RA: You can’t imagine the value of being present for another person. When you are present for someone else who’s feeling anything, whether it’s suffering or sadness, or even happy emotions — just sharing that is so much more valuable than you can imagine. I don’t think we realize how healing our presence can be for someone. The people who showed up for me every day were transformative in a way the medicine wasn’t always. When you have feelings, do not just shut them down or numb them or look for a way out, but welcome them, because they’re trying to tell you something.

MT: What are you working on now?

Awdish and her family. (Image courtesy of Rana Awdish.)

Awdish and her family. (Image: Riva Sayegh-McCullen.)
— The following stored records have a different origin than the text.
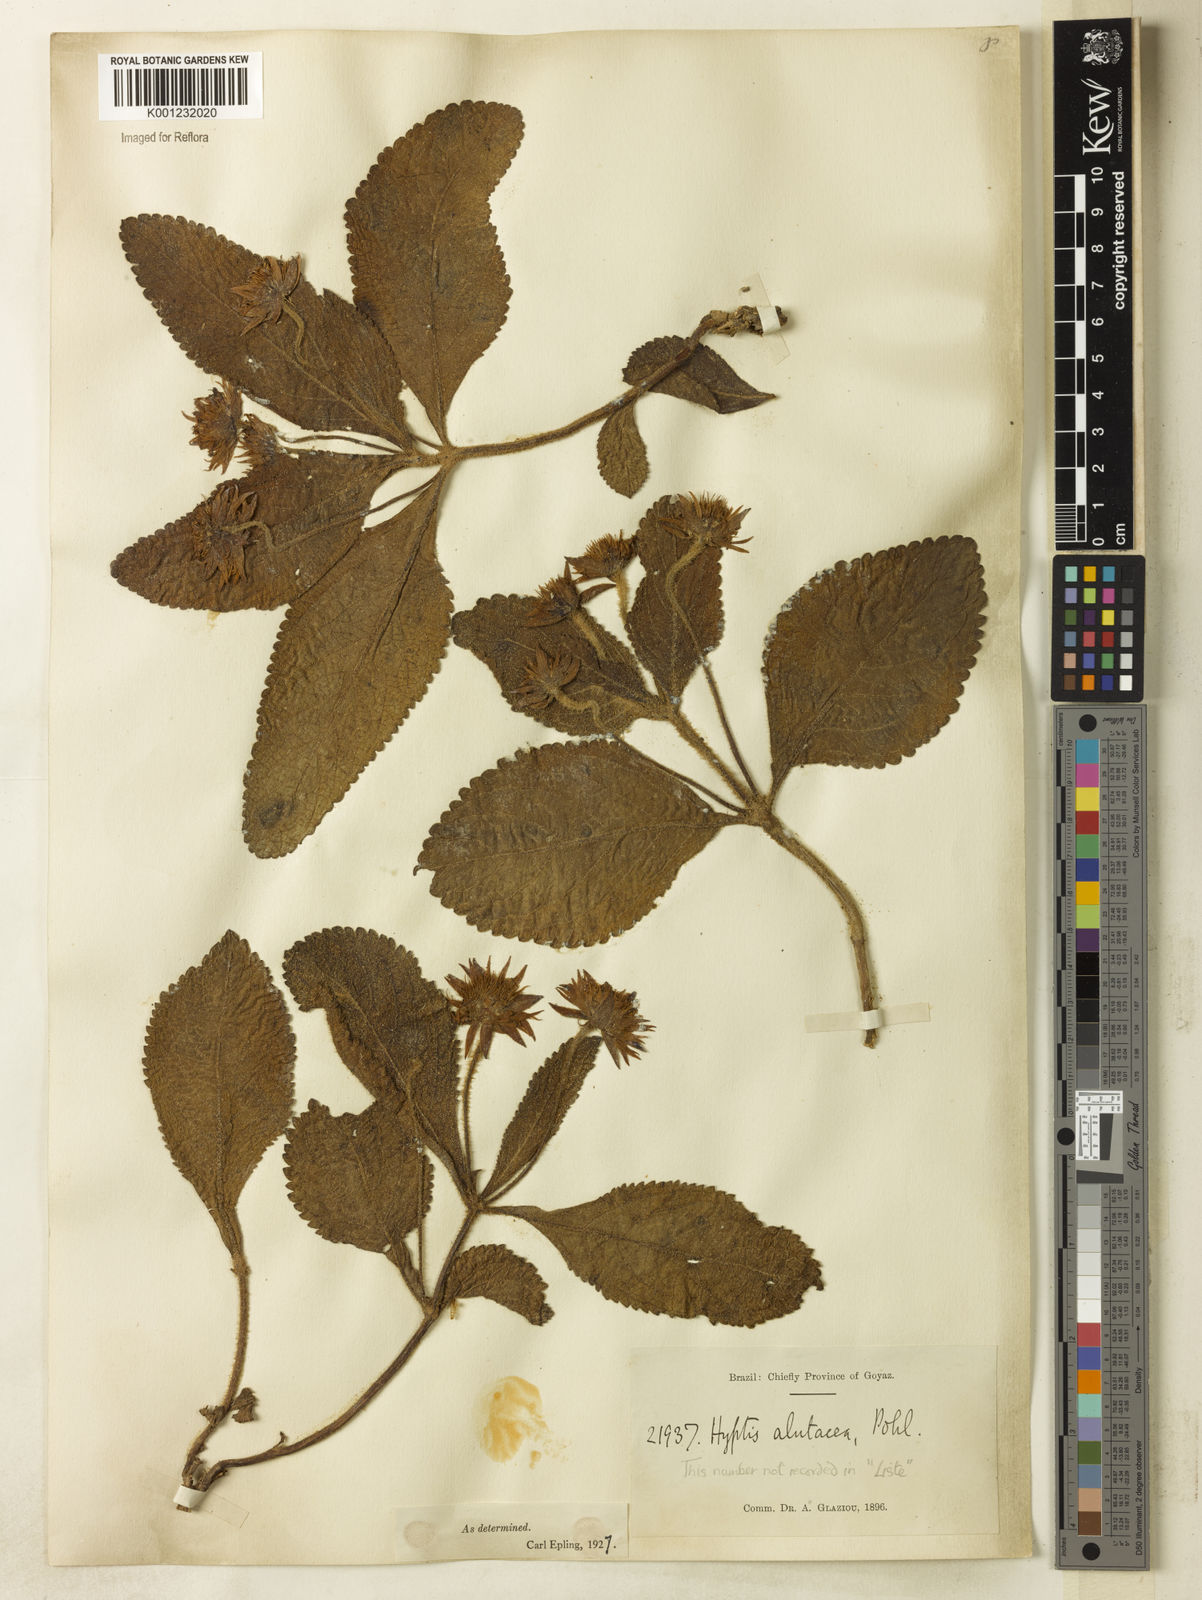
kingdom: Plantae
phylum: Tracheophyta
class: Magnoliopsida
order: Lamiales
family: Lamiaceae
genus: Hyptis
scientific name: Hyptis alutacea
RA: I’m most excited about the intersection happening between narrative medicine and art in medicine, reconnecting medicine to its roots in literature and the sciences. We’re doing some narrative medicine work at Henry Ford, and what it allows us to do is to reflect upon the human experience and feel unified by it — whether you’re a physician, a nurse, a patient, or a caregiver. We all can see ourselves in art and literature, and building a community around that — where you have a greater sense of being understood — is healing. Medicine is struggling right now with burnout and attrition and a feeling like it’s changed in a way — that it’s gotten away from its noble purpose of healing. Reconnecting to that is going to be crucial as we go forward. And the place where I find joy now is in doing that work.

MT: At U-M, there is a medical arts program that’s doing exactly that kind of work.

RA: I wish that it was something everyone was exposed to, because the further into medicine you go, the more you need to return to those roots. There’s something about the arts that’s just tied to humanity, and that helps us to heal.

MT: Is there anything else you would like to add?

RA: I am proud of my organization and of medicine in general for embracing the book. I saw my story as just “my story.” To see that it’s more universal than I knew has been healing, but also to see it embraced as a tool of culture change has been more than I could have hoped for.

Comments

  1. Monica Starkman, MD - 1963

    Such a moving and inspiring story. As a UM medical school faculty psychiatrist , novelist (The End of Miracles) and writer for Psychology Today, I can vouch for your observations of medical care today and the need to improve it in the ways you mention. We physicians are so privileged to be part of people’s births and deaths and struggles to adjust to illness . More of us should be writing fiction and non-fiction to share what we have learned and experienced, often with the greatest awe and admiration of our fellow human beings.